_Task details_. Please reproduce the data word for word, from its first line through the line holding "monochrome: on, module defaults", both included. Leave the pictures out of your answer.

_Stored records_.
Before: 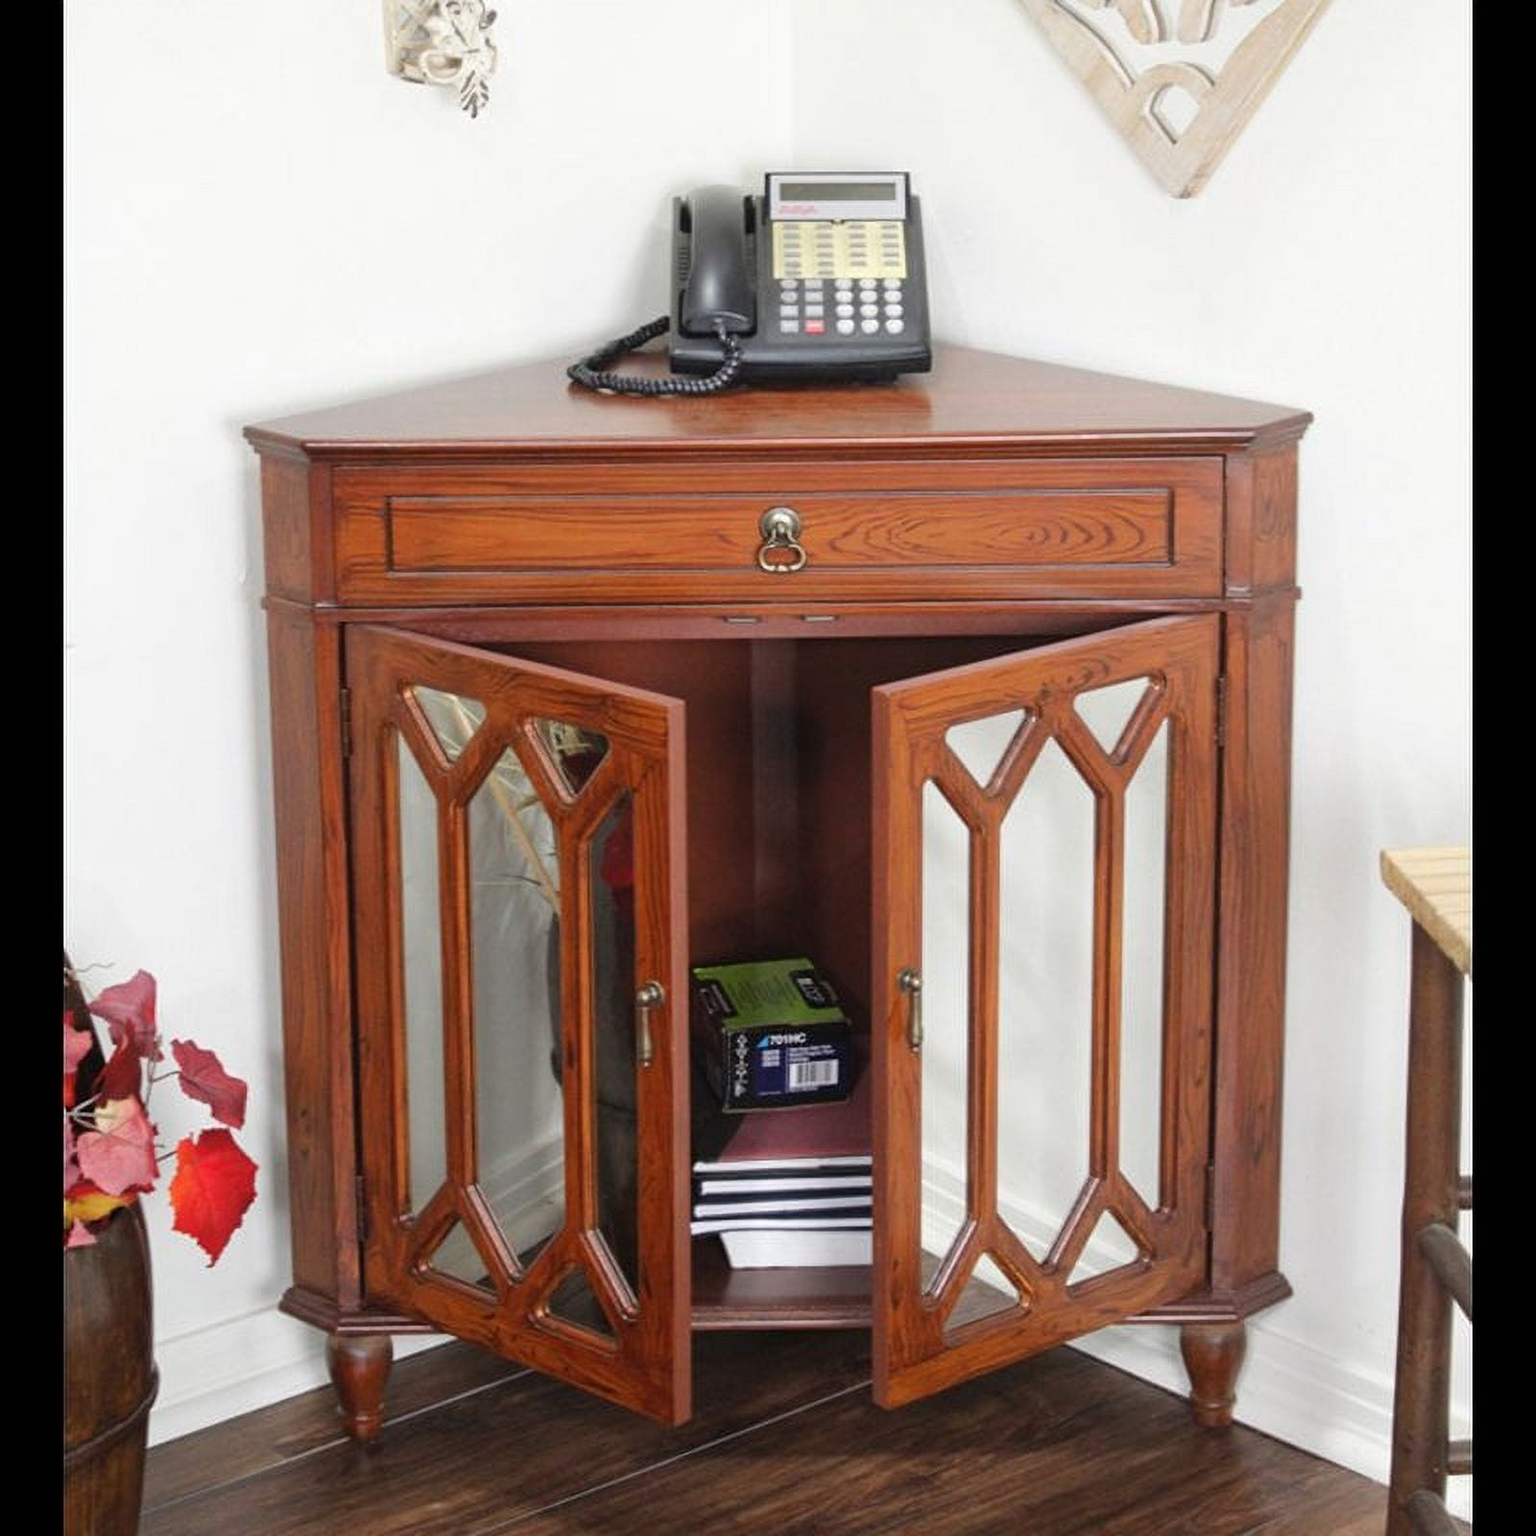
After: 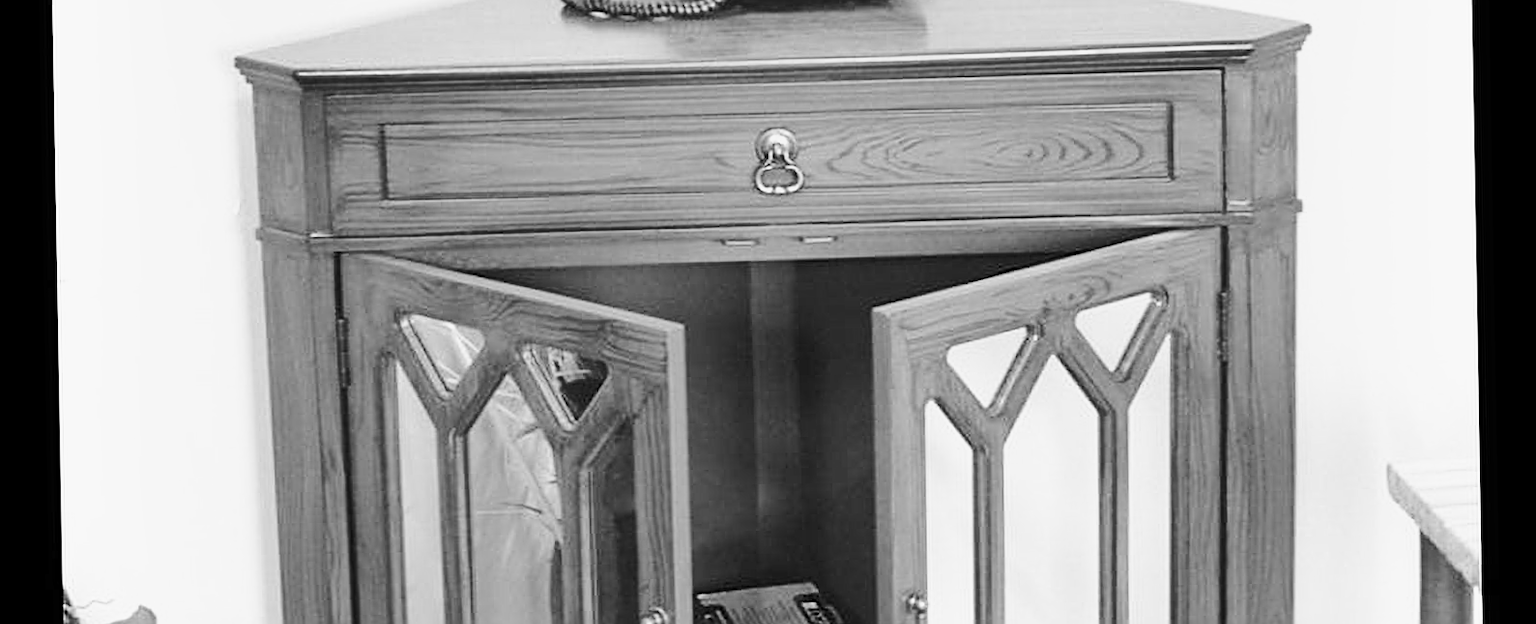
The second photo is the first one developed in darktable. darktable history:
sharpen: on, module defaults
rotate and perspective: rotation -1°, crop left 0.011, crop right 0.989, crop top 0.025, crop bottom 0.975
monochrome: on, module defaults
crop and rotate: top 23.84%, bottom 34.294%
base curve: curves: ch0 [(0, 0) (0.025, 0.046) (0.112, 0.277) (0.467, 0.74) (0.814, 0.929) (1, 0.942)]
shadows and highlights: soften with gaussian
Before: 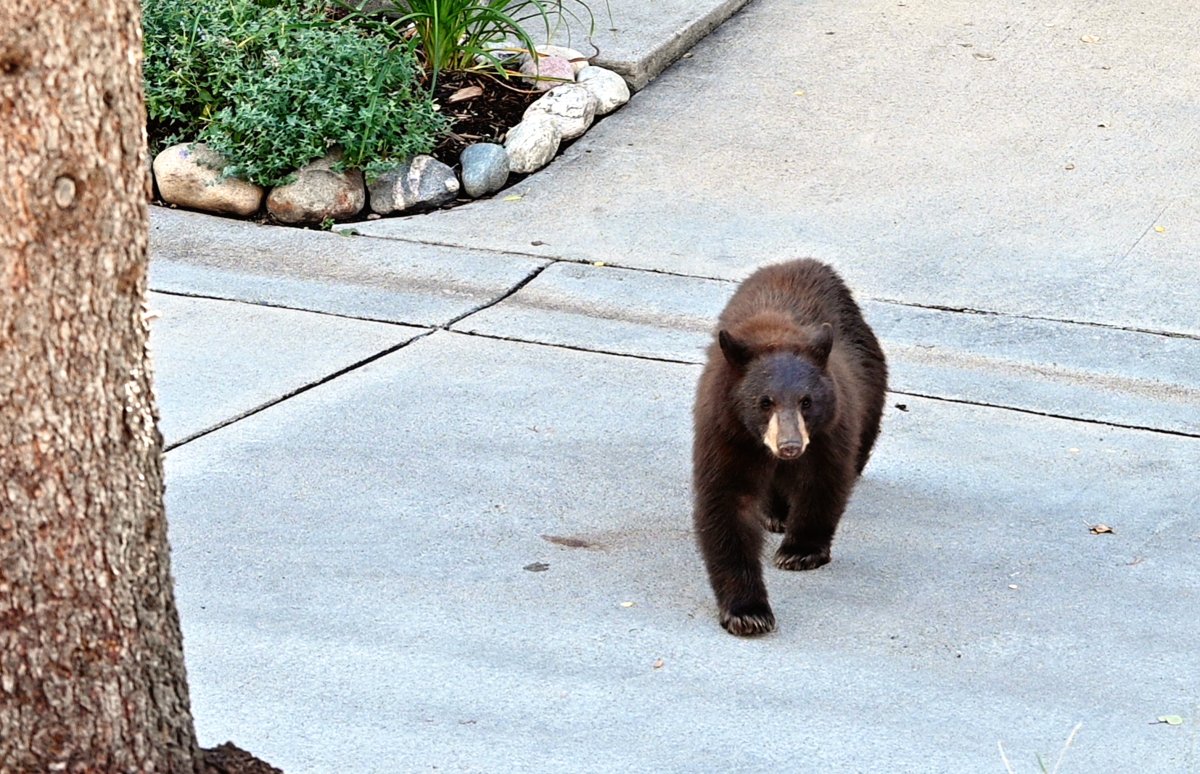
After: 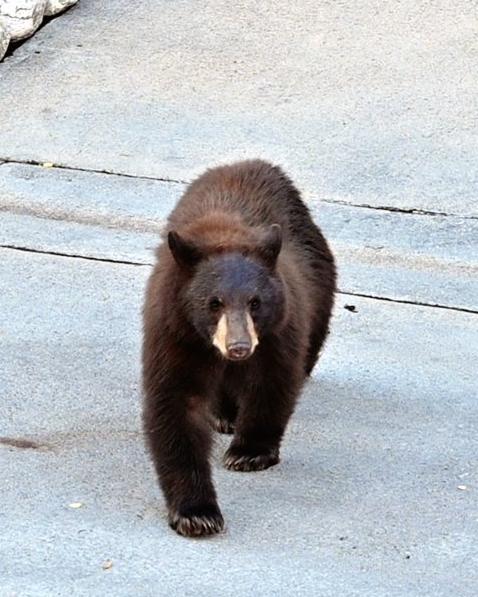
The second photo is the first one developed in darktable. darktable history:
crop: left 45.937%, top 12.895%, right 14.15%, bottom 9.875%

_Finished task_.
Before: 
After: 
The second photo is the first one developed in darktable. darktable history:
sharpen: on, module defaults
rotate and perspective: rotation -1°, crop left 0.011, crop right 0.989, crop top 0.025, crop bottom 0.975
monochrome: on, module defaults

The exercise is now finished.